::: AVAILABLE RECORDS
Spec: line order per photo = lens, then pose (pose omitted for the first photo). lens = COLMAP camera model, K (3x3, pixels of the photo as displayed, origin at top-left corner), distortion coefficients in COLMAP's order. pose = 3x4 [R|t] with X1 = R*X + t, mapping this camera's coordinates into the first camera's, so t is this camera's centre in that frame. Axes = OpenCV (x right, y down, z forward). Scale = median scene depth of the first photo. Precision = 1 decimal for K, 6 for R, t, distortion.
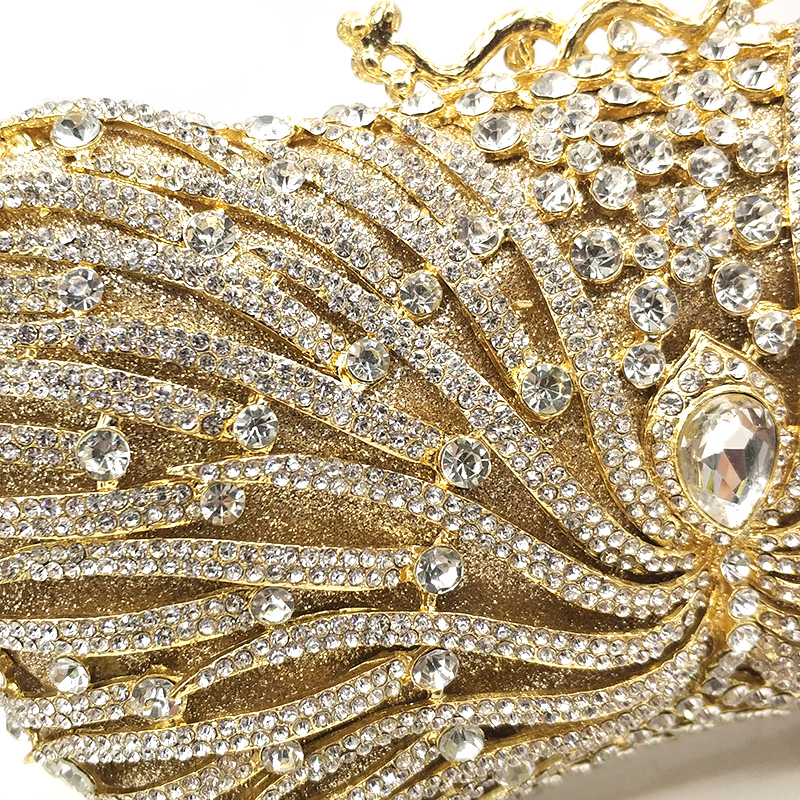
::::::
::: AVAILABLE RECORDS
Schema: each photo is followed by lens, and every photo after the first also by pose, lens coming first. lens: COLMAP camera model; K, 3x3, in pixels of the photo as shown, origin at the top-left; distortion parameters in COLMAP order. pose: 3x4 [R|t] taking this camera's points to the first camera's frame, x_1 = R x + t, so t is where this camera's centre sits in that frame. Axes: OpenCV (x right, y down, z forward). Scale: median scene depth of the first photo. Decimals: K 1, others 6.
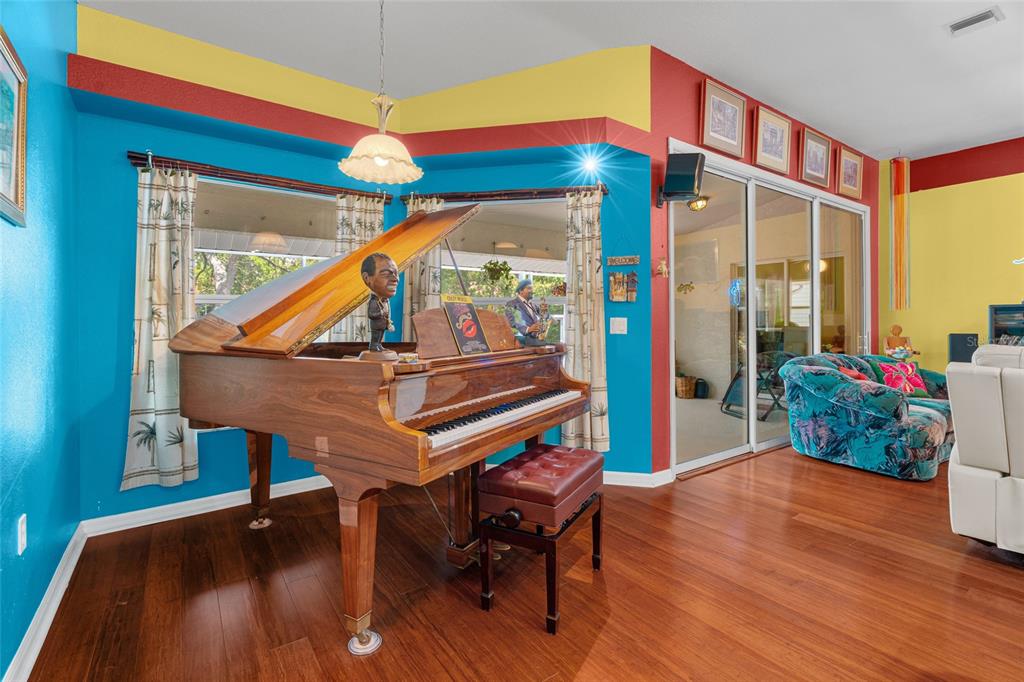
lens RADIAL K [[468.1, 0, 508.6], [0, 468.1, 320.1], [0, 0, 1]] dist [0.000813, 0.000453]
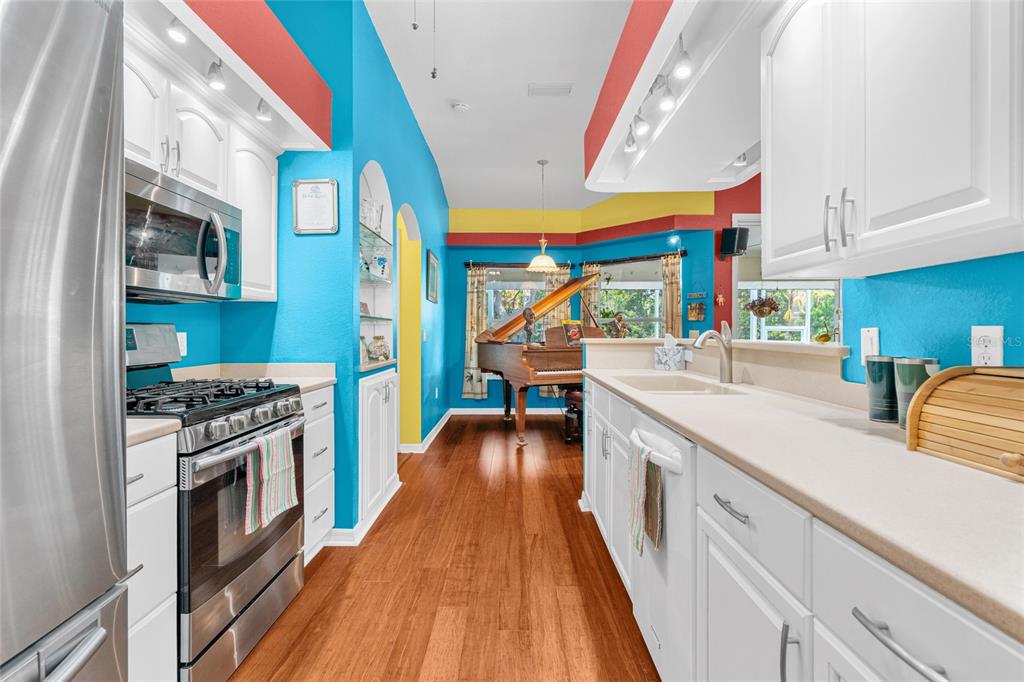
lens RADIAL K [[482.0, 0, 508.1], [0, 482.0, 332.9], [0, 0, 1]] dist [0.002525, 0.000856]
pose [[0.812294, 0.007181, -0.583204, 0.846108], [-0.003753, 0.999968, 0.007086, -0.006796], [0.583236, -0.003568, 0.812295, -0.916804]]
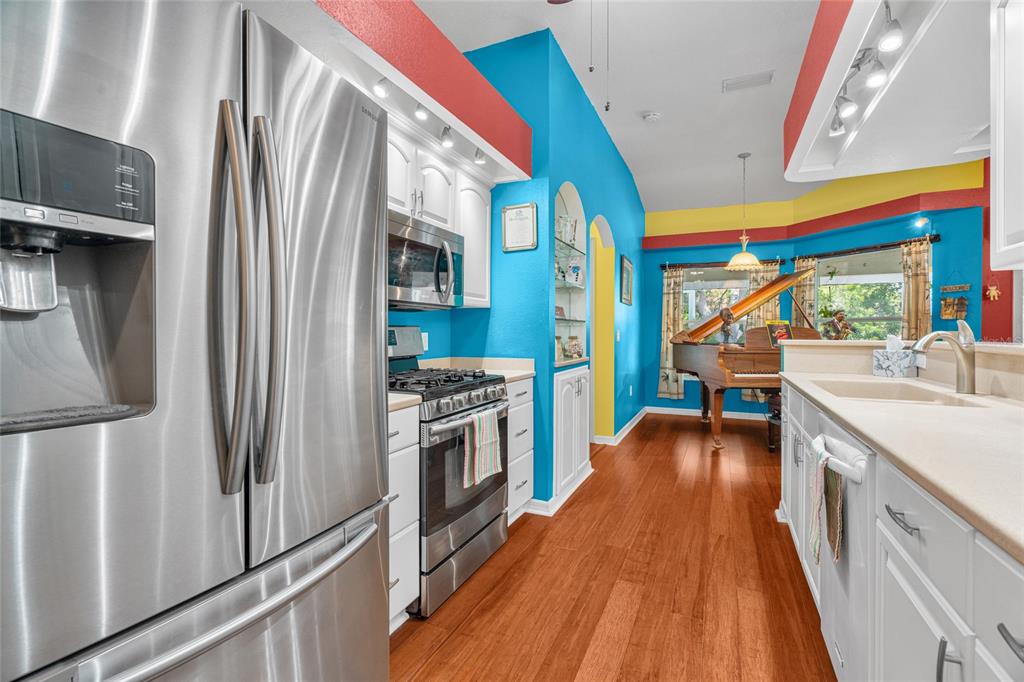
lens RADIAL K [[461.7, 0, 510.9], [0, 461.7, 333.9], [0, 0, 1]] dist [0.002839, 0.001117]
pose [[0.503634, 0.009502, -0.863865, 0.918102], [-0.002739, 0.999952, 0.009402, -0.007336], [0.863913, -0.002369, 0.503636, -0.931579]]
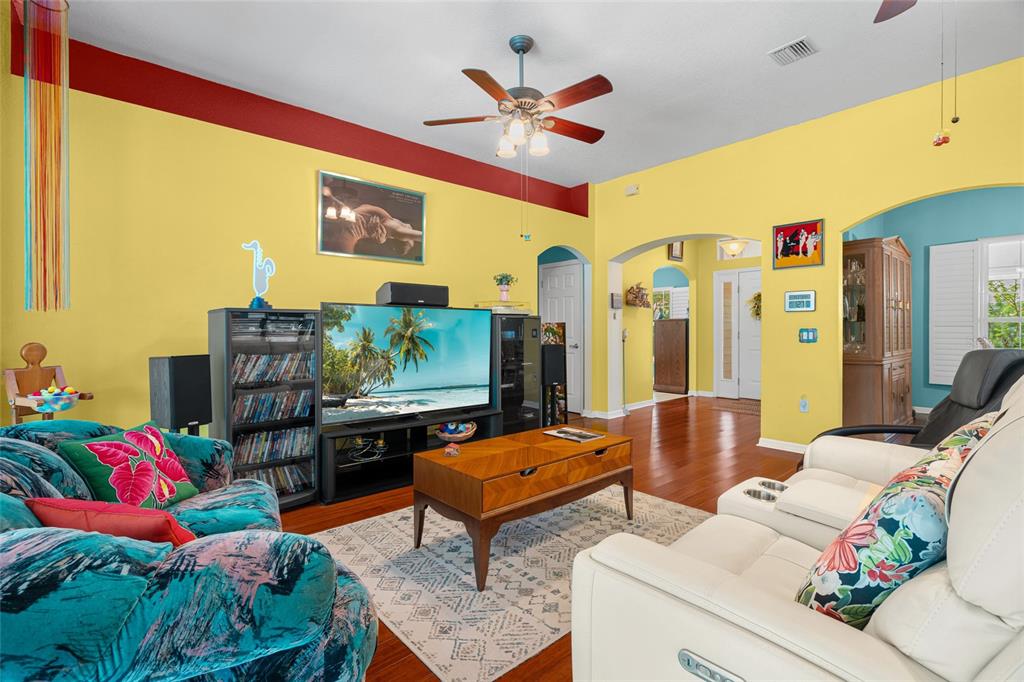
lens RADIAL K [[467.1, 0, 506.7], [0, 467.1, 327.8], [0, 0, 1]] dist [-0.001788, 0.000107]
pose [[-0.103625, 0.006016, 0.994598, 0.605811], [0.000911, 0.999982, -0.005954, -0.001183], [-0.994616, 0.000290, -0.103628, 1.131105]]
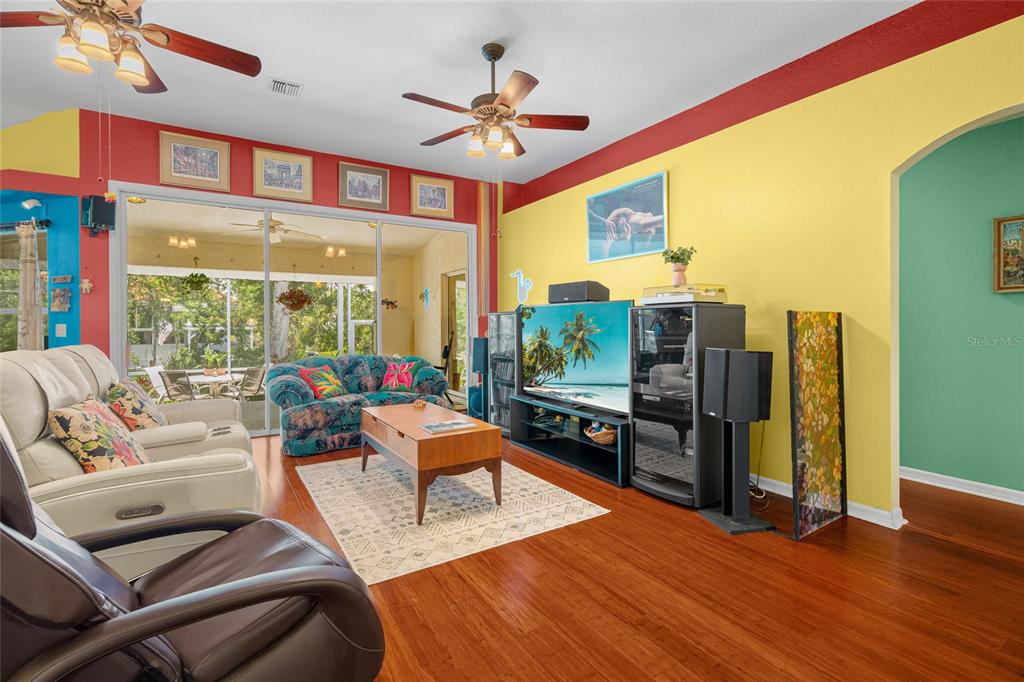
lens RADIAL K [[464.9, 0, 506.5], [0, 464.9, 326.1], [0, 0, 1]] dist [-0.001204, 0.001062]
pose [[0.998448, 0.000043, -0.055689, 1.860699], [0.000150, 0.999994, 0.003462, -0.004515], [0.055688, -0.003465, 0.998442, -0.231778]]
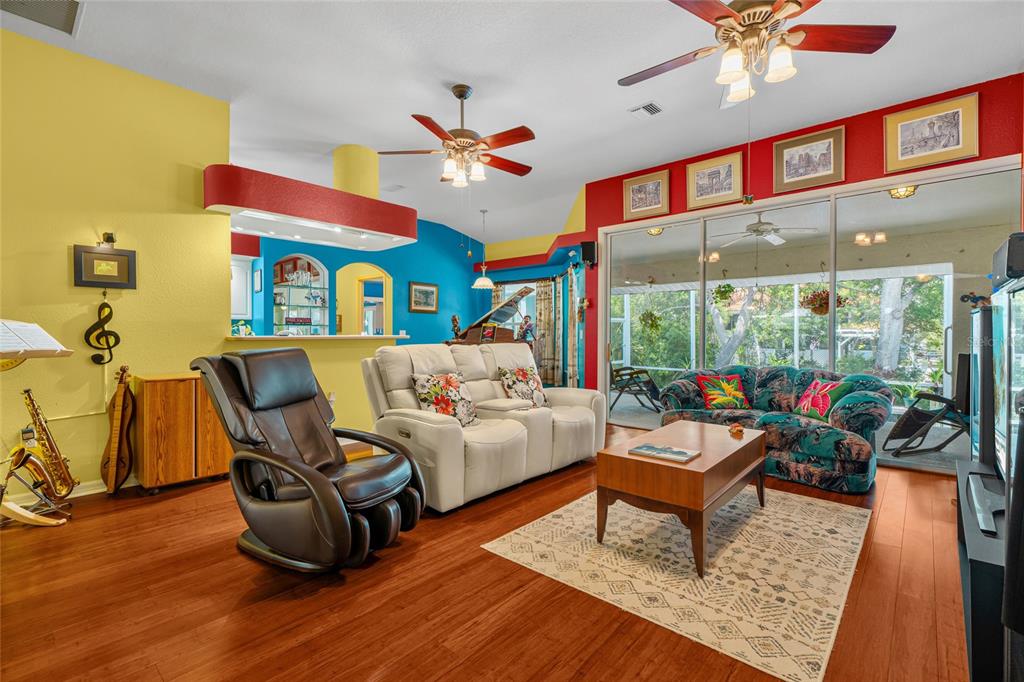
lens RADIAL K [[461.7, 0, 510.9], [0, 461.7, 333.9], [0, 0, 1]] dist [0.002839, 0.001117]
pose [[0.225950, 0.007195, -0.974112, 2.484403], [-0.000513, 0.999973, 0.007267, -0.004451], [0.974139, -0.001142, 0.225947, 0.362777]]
::::::
• **EXERCISE PROMPT**
Can you reproduce, unchanged, the part that opens with the line containing "Schema: each photo" and closes with the line containing "-0.001142, 0.225947, 0.362777]]", including both of those lines? Leave the pictures out.

• **RESPONSE**
Schema: each photo is followed by lens, and every photo after the first also by pose, lens coming first. lens: COLMAP camera model; K, 3x3, in pixels of the photo as shown, origin at the top-left; distortion parameters in COLMAP order. pose: 3x4 [R|t] taking this camera's points to the first camera's frame, x_1 = R x + t, so t is where this camera's centre sits in that frame. Axes: OpenCV (x right, y down, z forward). Scale: median scene depth of the first photo. Decimals: K 1, others 6.
lens RADIAL K [[468.1, 0, 508.6], [0, 468.1, 320.1], [0, 0, 1]] dist [0.000813, 0.000453]
lens RADIAL K [[482.0, 0, 508.1], [0, 482.0, 332.9], [0, 0, 1]] dist [0.002525, 0.000856]
pose [[0.812294, 0.007181, -0.583204, 0.846108], [-0.003753, 0.999968, 0.007086, -0.006796], [0.583236, -0.003568, 0.812295, -0.916804]]
lens RADIAL K [[461.7, 0, 510.9], [0, 461.7, 333.9], [0, 0, 1]] dist [0.002839, 0.001117]
pose [[0.503634, 0.009502, -0.863865, 0.918102], [-0.002739, 0.999952, 0.009402, -0.007336], [0.863913, -0.002369, 0.503636, -0.931579]]
lens RADIAL K [[467.1, 0, 506.7], [0, 467.1, 327.8], [0, 0, 1]] dist [-0.001788, 0.000107]
pose [[-0.103625, 0.006016, 0.994598, 0.605811], [0.000911, 0.999982, -0.005954, -0.001183], [-0.994616, 0.000290, -0.103628, 1.131105]]
lens RADIAL K [[464.9, 0, 506.5], [0, 464.9, 326.1], [0, 0, 1]] dist [-0.001204, 0.001062]
pose [[0.998448, 0.000043, -0.055689, 1.860699], [0.000150, 0.999994, 0.003462, -0.004515], [0.055688, -0.003465, 0.998442, -0.231778]]
lens RADIAL K [[461.7, 0, 510.9], [0, 461.7, 333.9], [0, 0, 1]] dist [0.002839, 0.001117]
pose [[0.225950, 0.007195, -0.974112, 2.484403], [-0.000513, 0.999973, 0.007267, -0.004451], [0.974139, -0.001142, 0.225947, 0.362777]]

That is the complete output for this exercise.